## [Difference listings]
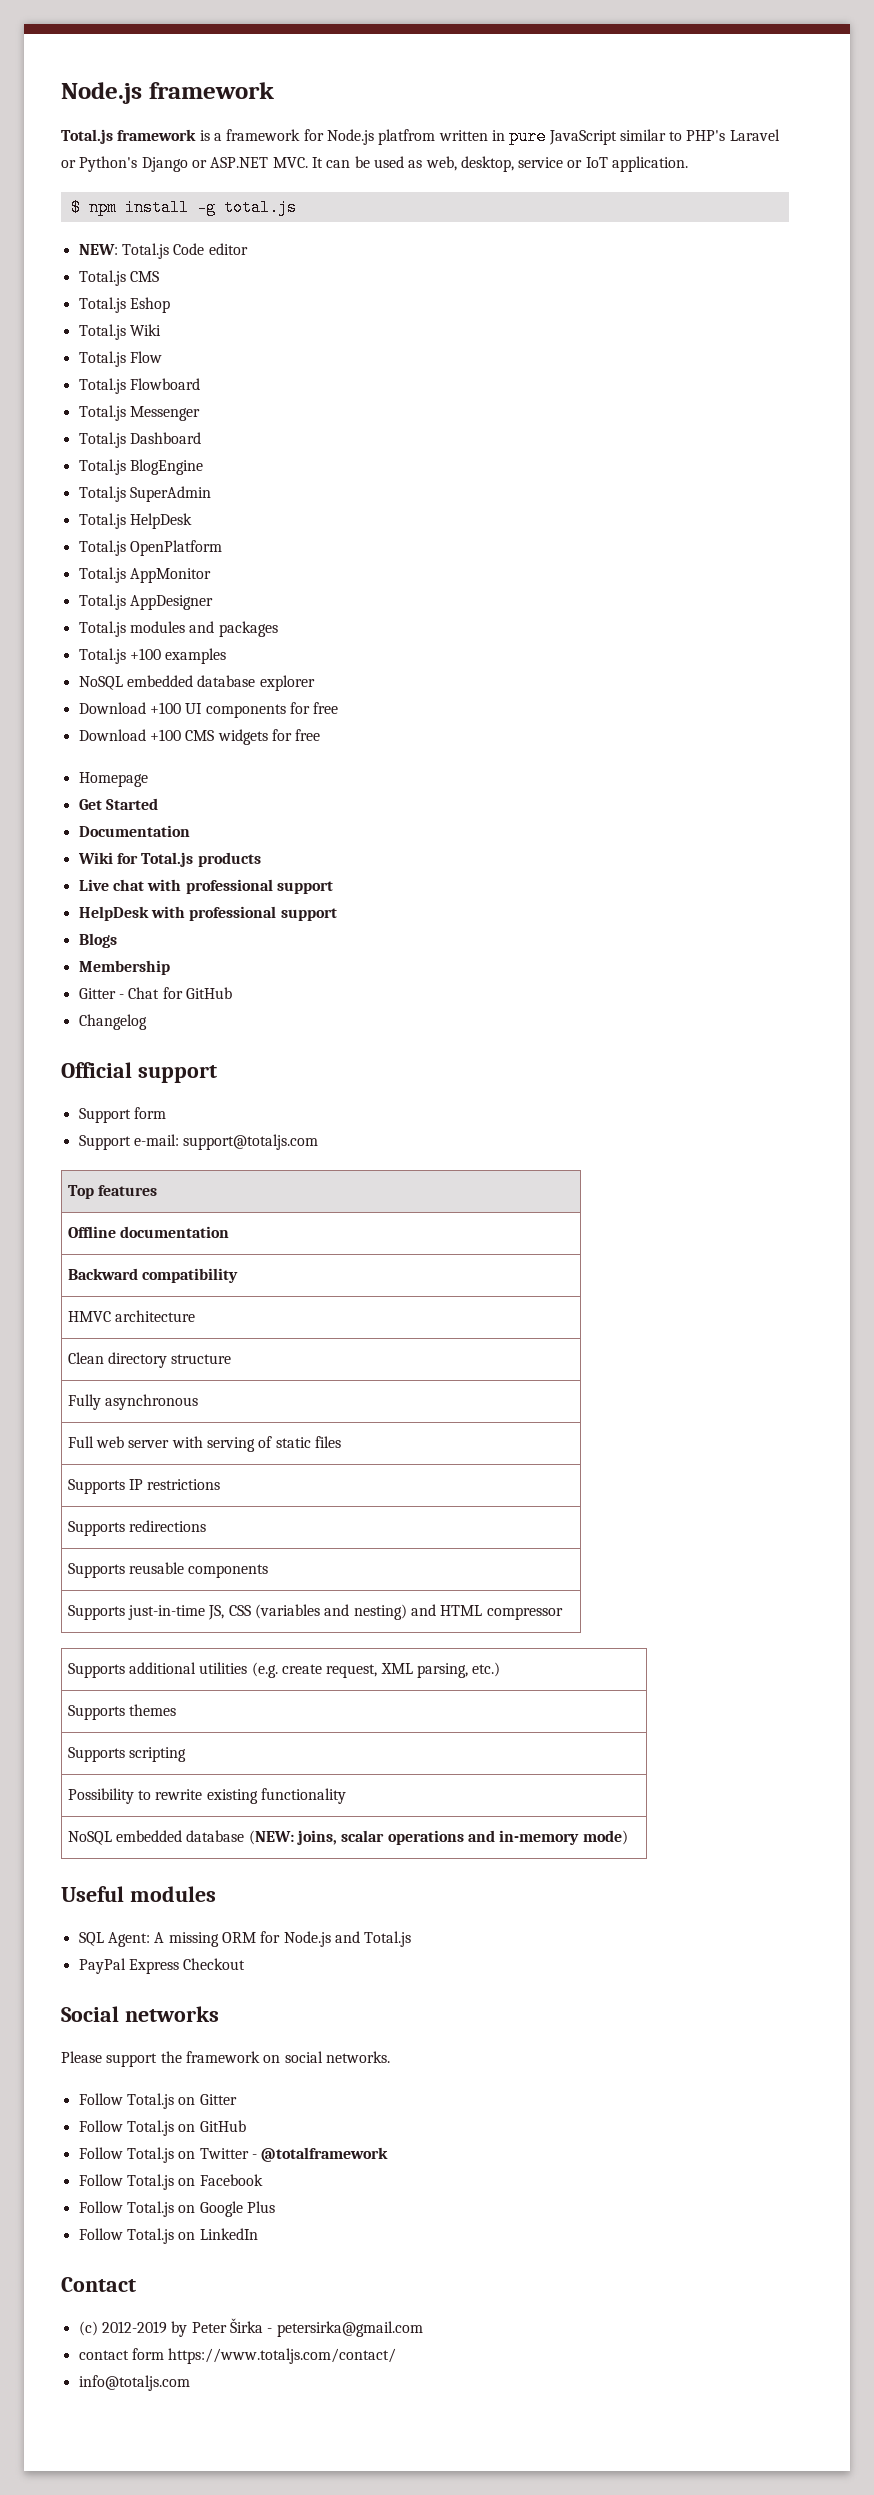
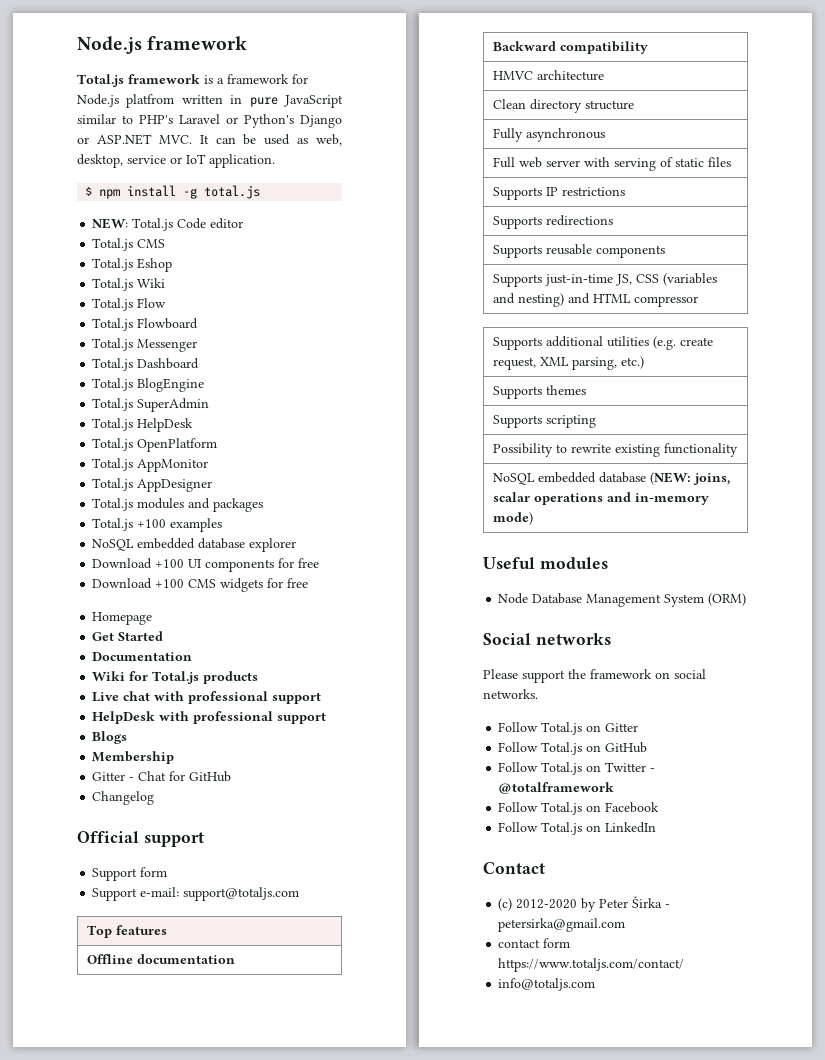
[78,1931,412,1947] [78,1958,246,1974] SQL Agent: A missing ORM for Node.js and Total.js // PayPal Express Checkout -> [498,593,747,607] Node Database Management System (ORM)
[78,2201,275,2217] // Follow Total.js on Google Plus -> (660, 807) none
[101,2321,167,2334] 2012-2019 -> [516,899,578,909] 2012-2020

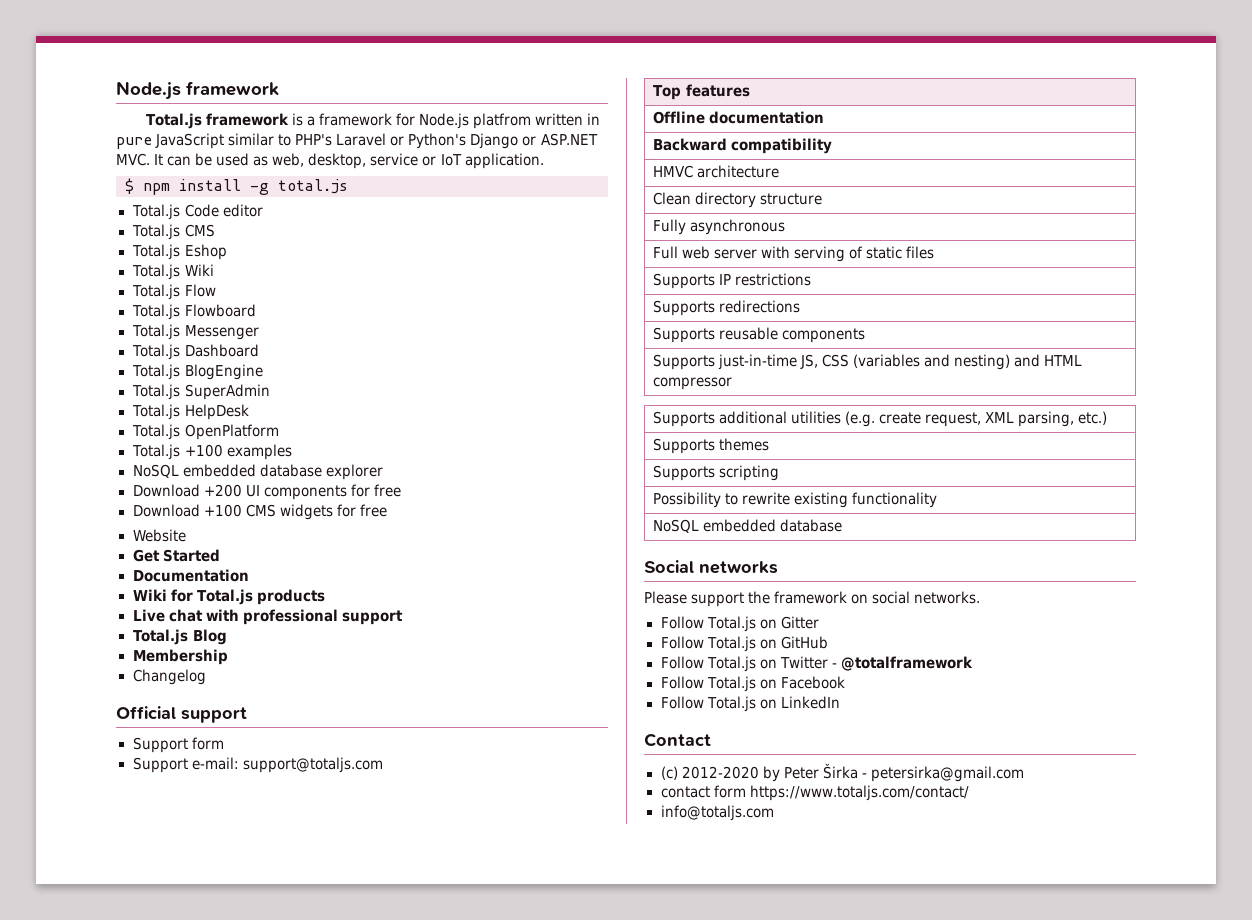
[92,218,129,229] NEW: -> (348, 186) none
[92,458,209,472] [92,478,213,492] [92,498,264,512] // Total.js AppMonitor // Total.js AppDesigner // Total.js modules and packages -> (279, 432) none
[155,559,185,568] +100 -> [203,484,242,497] +200
[92,612,153,625] Homepage -> [132,529,187,542] Website
[92,711,327,724] [92,731,128,744] [92,751,175,764] [92,771,232,782] HelpDesk with professional support // Blogs // Membership // Gitter - Chat for GitHub -> [132,629,227,645] [132,649,228,665] Total.js Blog // Membership
[650,472,731,485] [493,492,710,505] [493,512,534,525] [483,557,608,569] [498,593,747,607] (NEW: joins, scalar operations and in-memory mode) // Useful modules // Node Database Management System (ORM) -> (842, 525) none

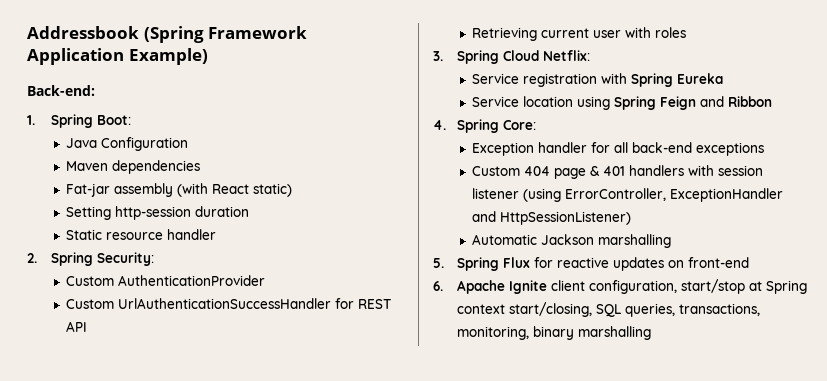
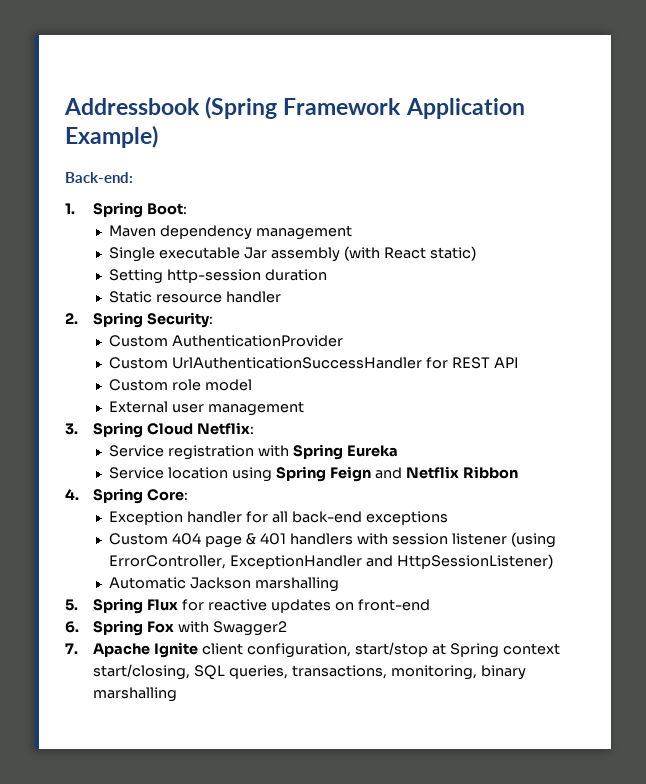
[66,137,189,151] [66,160,201,174] [66,183,111,197] Java Configuration // Maven dependencies // Fat-jar -> [109,225,353,240] [109,247,268,262] Maven dependency management // Single executable Jar
[472,27,687,41] Retrieving current user with roles -> [109,379,253,391] [109,401,305,416] Custom role model // External user management
(725, 101) none -> [405,466,459,479] Netflix
(443, 286) none -> [93,620,288,636] [65,643,78,654] Spring Fox with Swagger2 // 7.

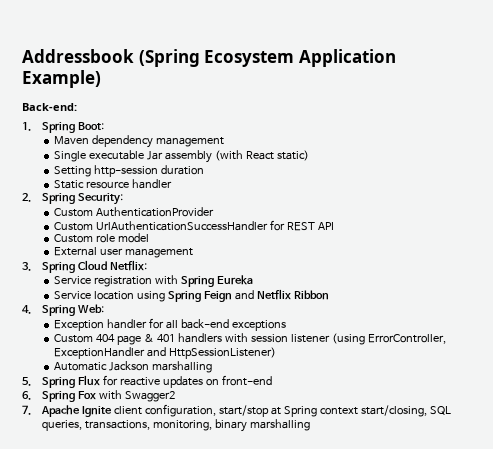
[283,98,402,115] Framework -> [204,50,295,67] Ecosystem
[147,489,189,501] Core: -> [78,304,105,313] Web:

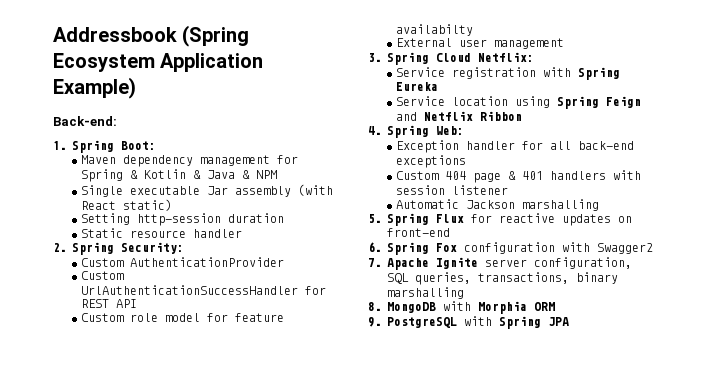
(225, 142) none -> [276,155,298,164] [80,169,277,182] for Spring & Kotlin & Java & NPM
(150, 238) none -> [206,313,284,322] [395,24,473,36] for feature availabilty
[331,333,446,345] [54,347,277,359] (using ErrorController, ExceptionHandler and HttpSessionListener) -> (508, 190) none
(97, 395) none -> [464,242,555,254] configuration
[113,404,427,417] client configuration, start/stop at Spring context start/closing, -> [485,257,632,269] server configuration,
[152,420,212,431] monitoring, -> (569, 278) none
(310, 425) none -> [368,301,555,314] [368,316,569,329] // 8. MongoDB with Morphia ORM // 9. PostgreSQL with Spring JPA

## [WHAT NEEDS TO BE DONE]
Omit every picture, and please return the entries exactly from the first line through the line with "[101,2321,167,2334] 2012-2019 ->", both included.

## [SOLUTION TO THIS TASK]
[78,1931,412,1947] [78,1958,246,1974] SQL Agent: A missing ORM for Node.js and Total.js // PayPal Express Checkout -> [498,593,747,607] Node Database Management System (ORM)
[78,2201,275,2217] // Follow Total.js on Google Plus -> (660, 807) none
[101,2321,167,2334] 2012-2019 -> [516,899,578,909] 2012-2020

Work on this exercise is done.